Ruth 3 : 2, 9
2 Nu dan, is niet Boaz, met wiens maagden gij geweest zijt, van onze bloedvriendschap?
9 En hij zeide: Wie zijt gij? En zij zeide: Ik ben Ruth, uw dienstmaagd, breid dan uw vleugel uit over uw dienstmaagd, want gij zijt de losser.
In de geschiedenis van Boaz en Ruth wordt geïllustreerd op welke wijze verlossing of “lossing” tot stand komt. Het Nieuwe Testament leert dat Jezus Christus de grote Losser is. Boaz is een type van dé Verlosser. Ruth werd door Boaz gelost. Wanneer een man zonder kinderen stierf, behoorde zijn broer nageslacht voor hem te verwekken bij de weduwe, zijn schoonzuster. De zwager was dan de losser. Hij zorgde voor een erfgenaam.
Het gaat om erfrecht
In de Bijbel gaat het vaak om het erfrecht en dat is ook het geval bij de deze geschiedenis. De grote vraag is: Wie krijgt de erfenis (de belofte)? De erfgenaam wordt mede bepaald door de wet op de lossing.
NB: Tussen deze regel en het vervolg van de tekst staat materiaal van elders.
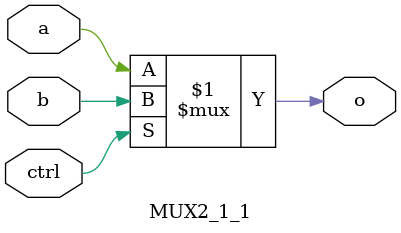
<source format=v>

module MUX2_1_1(
	input a,
	input b,
	input ctrl,
	output o
	);

	assign o = ctrl ? b : a;

endmodule

</source>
In dit Bijbelboek kwam de erfenis van een familie uit Bethlehem terecht bij een Moabitische vrouw. Ruth werd de erfgenaam van Naómi en Boaz. Uit haar kwam dé Erfgenaam van een geheel nieuwe schepping voort: de Here Jezus Christus. Het erfrecht van de hele wereld liep via haar.
Er wordt in dit verhaal ook gesproken over een andere losser, die voorbijging. Zijn naam is “Ploni Almoni” (“zulk één”), maar daarmee blijft hij onbekend. Waar dit een beeld van is wordt ook in deze studie behandeld.